Tonight’s dinner was a great way to use up a few ingredients I had on hand. With mushrooms, shredded mozzarella, sun-dried tomatoes and fresh basil, I made a flavorful stuffing for boneless, skinless chicken breasts. I served the stuffed chicken with pasta, oven-roasted asparagus and a baby arugula salad for a balanced and satisfying meal.
Original Joelen recipe
Serves 2
Ingredients:
- 2 boneless, skinless chicken breasts
- 1–2 fresh basil leaves, chopped
- 1/2 cup fresh mushrooms, finely chopped
- 1/4 cup shredded mozzarella cheese
- 1–2 tablespoons sun-dried tomatoes, chopped
- Salt and pepper to taste
- Garlic salt to taste
- 1/4 cup breadcrumbs for coating
Directions:
- Preheat the oven to 350°F (175°C).
- Place each chicken breast between sheets of plastic wrap and pound with a meat mallet or rolling pin until about 1/4–1/2 inch thick to make them easier to stuff.
- In a small bowl, mix the chopped basil, mushrooms, mozzarella and sun-dried tomatoes.

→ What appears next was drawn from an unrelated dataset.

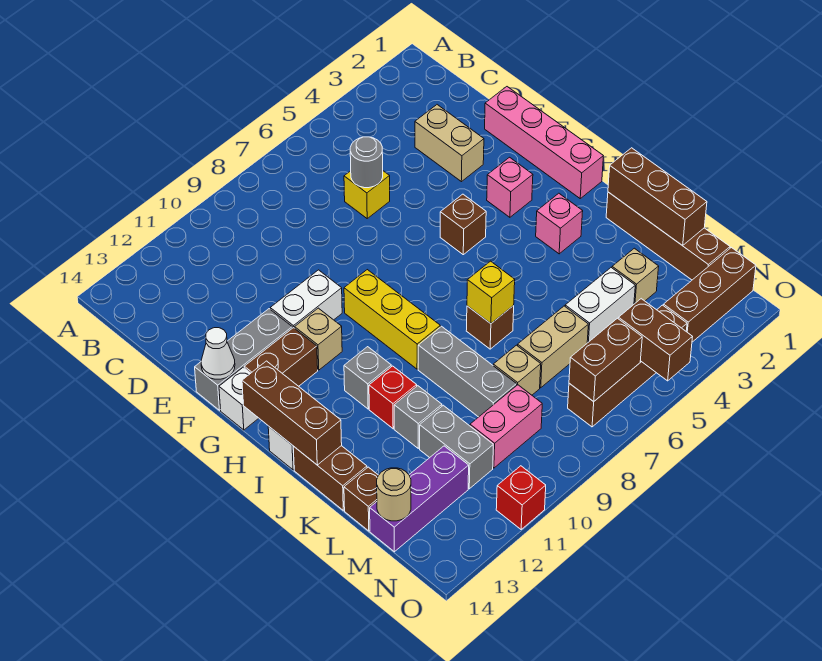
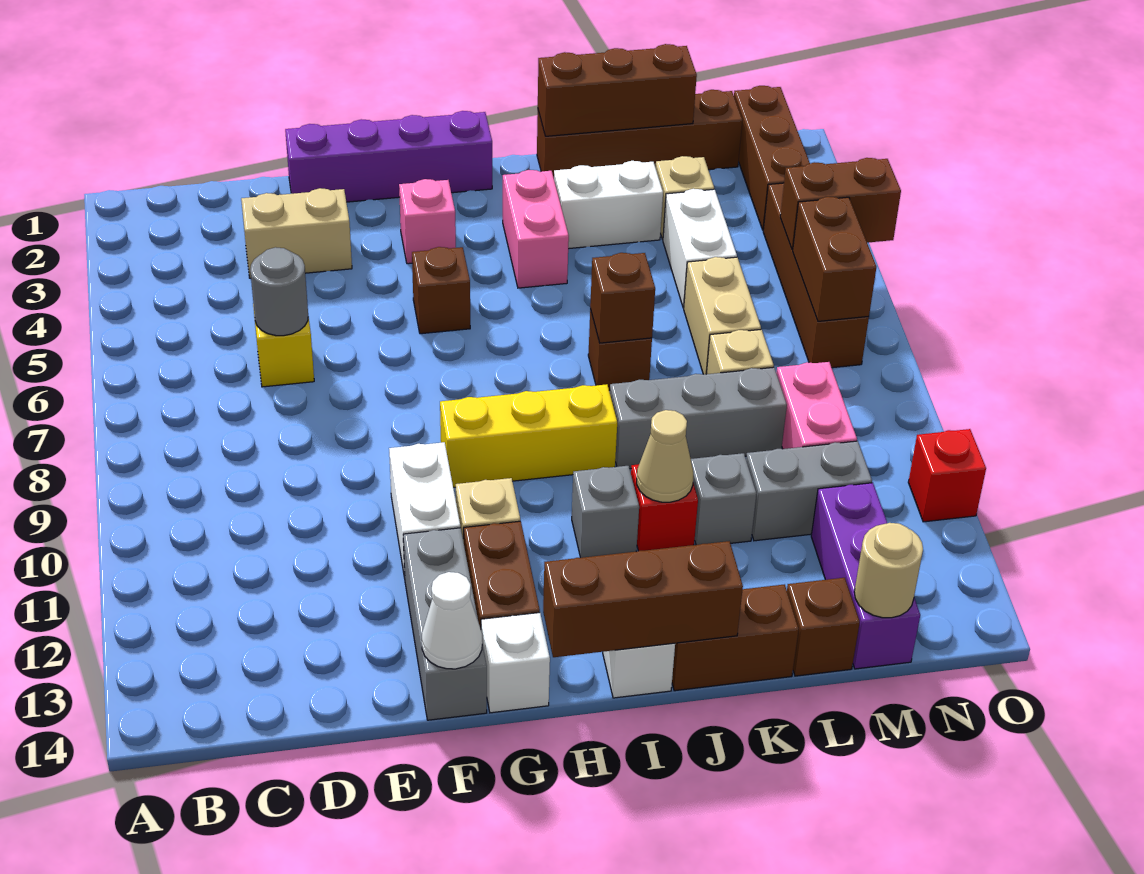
pink brick E1:H1 level 1 -> purple brick E1:H1 level 1
pink brick I3 level 1 -> pink brick I3:I4 level 1
none -> white brick J3:K3 level 1
yellow brick J7 level 2 -> brown brick J7 level 2
none -> tan cone J11 level 2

Season with salt, pepper and a sprinkle of garlic salt to taste.
- Divide the mixture and place half on each flattened chicken breast. Fold the chicken over the filling and secure with toothpicks if necessary.
- Roll each stuffed breast in breadcrumbs to coat evenly.

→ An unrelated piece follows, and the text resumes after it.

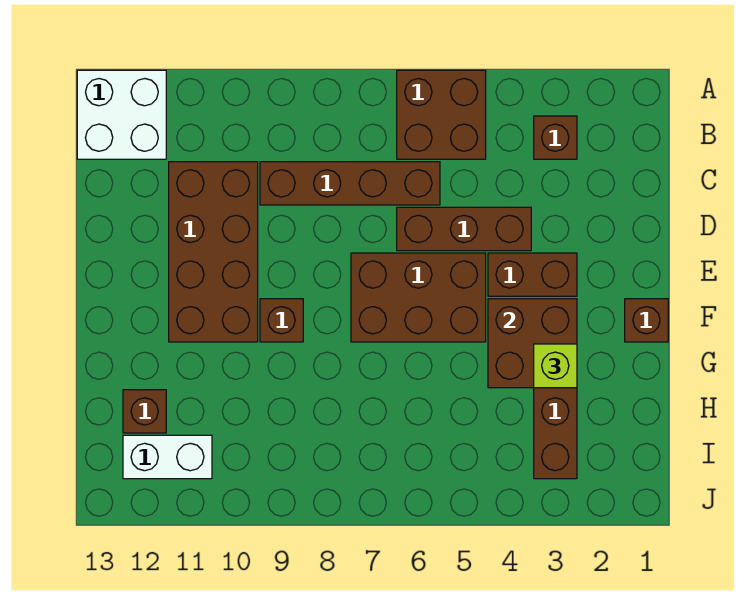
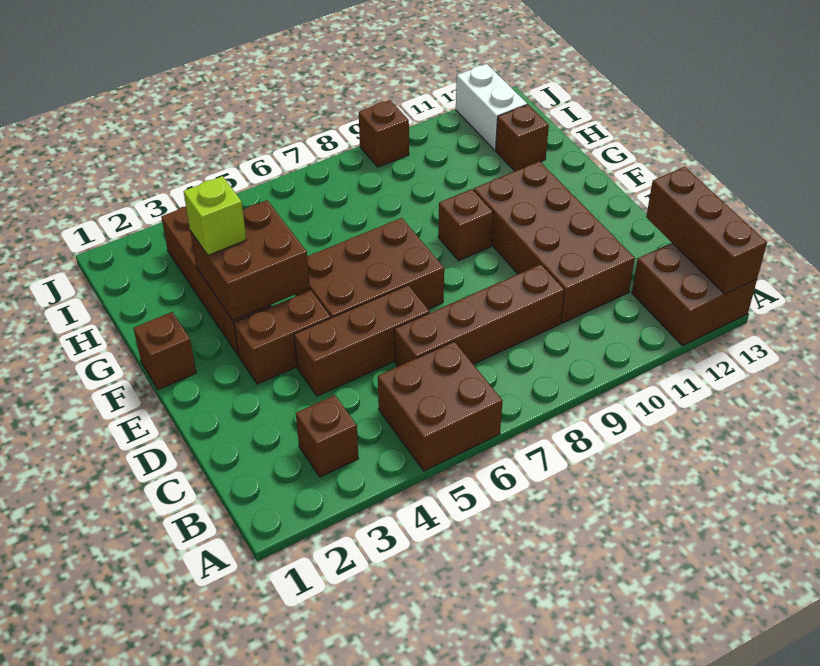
white brick A12:B13 level 1 -> brown brick A12:B13 level 1
none -> brown brick A13:C13 level 2
white brick I11:I12 level 1 -> white brick I12:J12 level 1
none -> brown brick J9 level 1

- Place the prepared breasts on a baking sheet and bake uncovered in the preheated oven for 20–25 minutes, or until the chicken is cooked through and juices run clear.

Weight Watchers Point Value: 5 points per serving
The recipe is simple, flexible and easy to adapt. If you prefer, substitute different cheeses—parmesan or fontina work well—or swap the mushroom for spinach or roasted peppers. Serving suggestions include a side of whole-grain pasta tossed with a light olive oil and garlic dressing, roasted asparagus, or a crisp baby arugula salad dressed with lemon and olive oil.

I entered this recipe in a herb-themed cooking event because the basil I used came from my Aerogarden. Fresh herbs brighten the filling and add a fragrant finish. Experiment with different herb and cheese combinations to find your favorite variation.